今朝もカーテンを開けたら……あら、真っ白!
2pくらい積もってましたかね。それからも、一日中降ったり止んだり、雨になったり雪になったり。
平野ではそうでもなかったんですが、大山の麓の方じゃ、午前中だけで積雪1mを越えたそうですよ。
そんな新年も7日を過ぎまして。今日は七草。
昔から、この日に七種類の野菜を摂ると、無病息災・長寿富貴との言い伝えがあります。
まぁ実際のところ、消化の良いお粥にする事で、正月の御節料理で弱り気味の胃を休めるとともに、この時期に足りない栄養分を補うという、理に適ったものなんですけどね。


七草は「七種(くさ)」とも云い、平安中期には既に行なわれていた風習。
もっともその頃は、今のような7種類の野菜ではなく、7種類の穀物――米・粟・黍(きび)・稗(ひえ)・葟 (みの)・胡麻・小豆でした。
ちなみに、葟 についてですが。
今ではどんな穀物だったか定かではなくなってしまったんですが、現在のムツオレグサ(イネ科の多年草。

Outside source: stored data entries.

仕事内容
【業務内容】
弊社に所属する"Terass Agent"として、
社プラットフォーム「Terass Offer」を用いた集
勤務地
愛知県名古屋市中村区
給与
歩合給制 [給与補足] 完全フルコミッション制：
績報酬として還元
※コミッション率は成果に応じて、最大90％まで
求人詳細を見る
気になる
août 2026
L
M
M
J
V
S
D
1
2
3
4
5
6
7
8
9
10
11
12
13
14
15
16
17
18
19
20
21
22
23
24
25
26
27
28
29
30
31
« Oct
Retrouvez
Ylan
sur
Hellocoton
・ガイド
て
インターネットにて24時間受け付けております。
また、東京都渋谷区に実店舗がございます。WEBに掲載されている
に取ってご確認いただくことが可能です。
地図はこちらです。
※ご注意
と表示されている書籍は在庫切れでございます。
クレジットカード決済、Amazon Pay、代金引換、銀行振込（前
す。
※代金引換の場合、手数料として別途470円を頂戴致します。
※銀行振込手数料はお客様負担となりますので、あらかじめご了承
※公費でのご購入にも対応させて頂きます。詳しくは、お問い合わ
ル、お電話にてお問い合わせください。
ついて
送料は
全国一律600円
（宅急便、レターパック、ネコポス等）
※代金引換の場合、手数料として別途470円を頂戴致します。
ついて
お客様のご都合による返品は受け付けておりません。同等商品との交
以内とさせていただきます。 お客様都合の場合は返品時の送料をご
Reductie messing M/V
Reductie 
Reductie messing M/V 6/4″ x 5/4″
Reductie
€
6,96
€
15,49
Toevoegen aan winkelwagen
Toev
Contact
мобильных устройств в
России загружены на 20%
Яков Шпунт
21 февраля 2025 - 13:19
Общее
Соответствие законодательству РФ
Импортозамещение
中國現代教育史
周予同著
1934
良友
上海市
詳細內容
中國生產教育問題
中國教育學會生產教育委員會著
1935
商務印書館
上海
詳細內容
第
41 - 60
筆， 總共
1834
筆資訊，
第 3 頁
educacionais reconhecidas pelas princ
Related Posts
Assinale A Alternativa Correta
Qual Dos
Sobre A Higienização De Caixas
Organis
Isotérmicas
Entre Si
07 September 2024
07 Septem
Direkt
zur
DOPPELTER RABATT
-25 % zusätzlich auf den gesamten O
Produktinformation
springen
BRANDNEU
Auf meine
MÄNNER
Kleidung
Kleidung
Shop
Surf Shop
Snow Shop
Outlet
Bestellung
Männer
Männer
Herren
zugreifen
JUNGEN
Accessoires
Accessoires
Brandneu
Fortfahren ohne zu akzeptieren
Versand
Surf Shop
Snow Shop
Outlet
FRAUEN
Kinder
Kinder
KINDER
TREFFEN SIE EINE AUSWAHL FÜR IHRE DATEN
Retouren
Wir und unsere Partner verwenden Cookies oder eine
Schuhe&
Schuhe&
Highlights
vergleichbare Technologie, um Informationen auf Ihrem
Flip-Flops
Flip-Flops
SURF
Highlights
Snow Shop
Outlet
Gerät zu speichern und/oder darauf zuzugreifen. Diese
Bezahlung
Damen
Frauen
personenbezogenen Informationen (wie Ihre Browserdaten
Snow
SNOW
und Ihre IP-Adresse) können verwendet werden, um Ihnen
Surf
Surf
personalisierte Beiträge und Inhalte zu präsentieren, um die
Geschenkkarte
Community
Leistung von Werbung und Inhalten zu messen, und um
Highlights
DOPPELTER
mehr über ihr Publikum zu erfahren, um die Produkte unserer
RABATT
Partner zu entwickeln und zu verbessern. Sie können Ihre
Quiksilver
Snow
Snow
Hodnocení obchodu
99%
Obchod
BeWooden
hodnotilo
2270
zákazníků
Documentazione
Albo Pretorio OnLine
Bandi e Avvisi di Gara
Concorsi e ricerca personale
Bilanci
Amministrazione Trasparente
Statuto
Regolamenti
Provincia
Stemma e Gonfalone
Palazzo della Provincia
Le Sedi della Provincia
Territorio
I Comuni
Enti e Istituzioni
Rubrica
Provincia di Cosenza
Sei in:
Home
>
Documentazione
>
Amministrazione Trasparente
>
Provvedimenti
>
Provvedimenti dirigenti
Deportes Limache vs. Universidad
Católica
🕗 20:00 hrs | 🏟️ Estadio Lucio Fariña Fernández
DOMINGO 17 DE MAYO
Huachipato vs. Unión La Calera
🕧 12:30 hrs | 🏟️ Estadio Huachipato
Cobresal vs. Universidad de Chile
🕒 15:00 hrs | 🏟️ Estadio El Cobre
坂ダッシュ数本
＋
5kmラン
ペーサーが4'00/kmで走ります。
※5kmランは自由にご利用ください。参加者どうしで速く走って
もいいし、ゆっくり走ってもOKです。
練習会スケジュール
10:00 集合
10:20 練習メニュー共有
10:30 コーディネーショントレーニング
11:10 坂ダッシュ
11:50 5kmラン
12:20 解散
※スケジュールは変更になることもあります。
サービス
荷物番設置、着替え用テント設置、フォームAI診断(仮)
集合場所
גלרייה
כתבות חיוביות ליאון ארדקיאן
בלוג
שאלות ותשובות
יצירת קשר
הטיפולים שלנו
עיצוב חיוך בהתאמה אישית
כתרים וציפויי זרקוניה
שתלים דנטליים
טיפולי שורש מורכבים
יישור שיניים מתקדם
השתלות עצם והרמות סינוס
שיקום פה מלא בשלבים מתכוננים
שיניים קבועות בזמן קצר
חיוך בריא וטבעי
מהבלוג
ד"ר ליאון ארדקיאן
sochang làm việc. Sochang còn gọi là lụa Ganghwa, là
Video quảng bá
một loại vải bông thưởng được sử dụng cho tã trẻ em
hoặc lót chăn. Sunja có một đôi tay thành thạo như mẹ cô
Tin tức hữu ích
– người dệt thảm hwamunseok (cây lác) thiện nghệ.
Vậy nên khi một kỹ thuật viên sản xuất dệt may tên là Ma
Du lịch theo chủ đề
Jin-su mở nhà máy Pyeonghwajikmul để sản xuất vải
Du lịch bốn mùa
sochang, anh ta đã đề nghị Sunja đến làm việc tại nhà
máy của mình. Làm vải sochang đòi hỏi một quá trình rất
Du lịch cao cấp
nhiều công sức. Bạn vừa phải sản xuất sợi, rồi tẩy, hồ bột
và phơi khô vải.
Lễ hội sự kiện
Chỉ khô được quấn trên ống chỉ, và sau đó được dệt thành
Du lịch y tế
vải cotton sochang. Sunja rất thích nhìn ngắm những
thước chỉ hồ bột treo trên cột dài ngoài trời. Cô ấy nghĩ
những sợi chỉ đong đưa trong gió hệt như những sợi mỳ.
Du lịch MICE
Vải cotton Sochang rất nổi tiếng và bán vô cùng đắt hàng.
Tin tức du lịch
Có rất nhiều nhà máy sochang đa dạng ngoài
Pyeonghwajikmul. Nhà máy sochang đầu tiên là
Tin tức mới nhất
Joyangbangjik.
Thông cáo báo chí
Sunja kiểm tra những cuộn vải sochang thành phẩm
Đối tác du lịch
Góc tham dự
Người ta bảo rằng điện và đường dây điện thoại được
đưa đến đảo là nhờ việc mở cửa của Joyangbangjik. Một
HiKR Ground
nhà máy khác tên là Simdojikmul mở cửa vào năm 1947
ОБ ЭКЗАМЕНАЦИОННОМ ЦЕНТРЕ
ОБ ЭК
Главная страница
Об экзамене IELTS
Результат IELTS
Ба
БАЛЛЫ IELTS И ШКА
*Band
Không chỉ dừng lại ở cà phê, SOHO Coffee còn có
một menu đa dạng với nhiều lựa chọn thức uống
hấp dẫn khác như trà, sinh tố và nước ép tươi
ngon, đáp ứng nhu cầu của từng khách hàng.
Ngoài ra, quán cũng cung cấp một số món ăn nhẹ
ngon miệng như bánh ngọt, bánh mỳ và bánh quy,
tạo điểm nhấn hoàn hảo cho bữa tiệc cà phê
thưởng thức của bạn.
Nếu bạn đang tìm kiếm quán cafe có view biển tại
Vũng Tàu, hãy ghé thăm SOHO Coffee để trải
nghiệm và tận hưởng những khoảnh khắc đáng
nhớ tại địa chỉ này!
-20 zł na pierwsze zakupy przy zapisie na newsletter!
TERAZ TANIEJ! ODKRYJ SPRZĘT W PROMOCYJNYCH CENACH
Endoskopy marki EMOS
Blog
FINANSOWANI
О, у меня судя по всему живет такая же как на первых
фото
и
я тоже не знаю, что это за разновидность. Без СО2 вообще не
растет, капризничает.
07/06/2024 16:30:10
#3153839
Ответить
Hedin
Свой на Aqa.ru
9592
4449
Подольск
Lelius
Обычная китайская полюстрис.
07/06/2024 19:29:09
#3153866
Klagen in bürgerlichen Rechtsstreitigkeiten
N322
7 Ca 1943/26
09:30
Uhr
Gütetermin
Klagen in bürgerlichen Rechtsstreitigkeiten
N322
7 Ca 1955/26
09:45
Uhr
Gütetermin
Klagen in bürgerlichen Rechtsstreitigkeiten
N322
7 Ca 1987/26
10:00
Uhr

蓑米とも云う)がそれに当たるんじゃないかという説が出ています。
その後、穀物に代わって春先に採れる野菜を入れるようになりましたが、その種類は諸説あり、また地方によってもまちまちでした。
それが現在の7種類になったのは、南北朝時代に四辻善成によって書かれた『河海抄(かかいしょう)』(『源氏物語』の注釈書)が初見といわれています。そこには、しっかりとあの有名な「芹、なづな、御行、はくべら(はこべら)、仏座、すずな、すずしろ、これぞ七草」の文が書かれています。それが口伝えに後世に伝わり、江戸時代に入ると、公家社会のものだった七草の行事が、武家や庶民にも定着し、現在に至っています。

この七草、何の脈絡もなしに選ばれた訳ではないのです。
すぐ身近な、田畑で容易に入手でき、それぞれ薬草として優れたものだったんです。

     芹(せり)=鉄分を多く含み、健胃・整腸作用がある。
     薺(なずな)=別名ペンペン草。高血圧防止や利尿作用がある。
     御行(ごぎょう)=ハハコグサ。ミネラルが豊富で、風邪の予防に効果がある。
     繁縷(はこべら)=ハコベ。胃炎・胃弱の回復に効果がある。
     仏座(ほとけのざ)=コオニタビラコ。抗酸化物質を含む。
           (ちなみに、本当のホトケノザは、まったくの別種)  
     菘(すずな)=カブ。消化を助け、整腸作用もある。
     蘿蔔(すずしろ)=大根。消化を助け、ガン予防にもなる。

画像ね? どうです? 七草って、いわば日本流のハーブ、薬膳料理だったんですよ。
こんな事を普通に知っていて、普通に生活に取り入れていた昔の人の知恵ってスゴいと思いません?
もっとも最近じゃ、わざわざ田畑に出て、苦労して採取しなくても、この時期になるとスーパー等でセットで売られてます。
おまけにもっと簡単な、レトルトパックの白粥にフリーズドライの七草が一緒になったパックも売られてますしね。


お正月に飲み過ぎた方、食べ過ぎた方、昔からの風習だからってバカにしないで、七草粥で胃腸をいたわってみてはいかがですか?

先人の知恵、バカには出来ないですよ。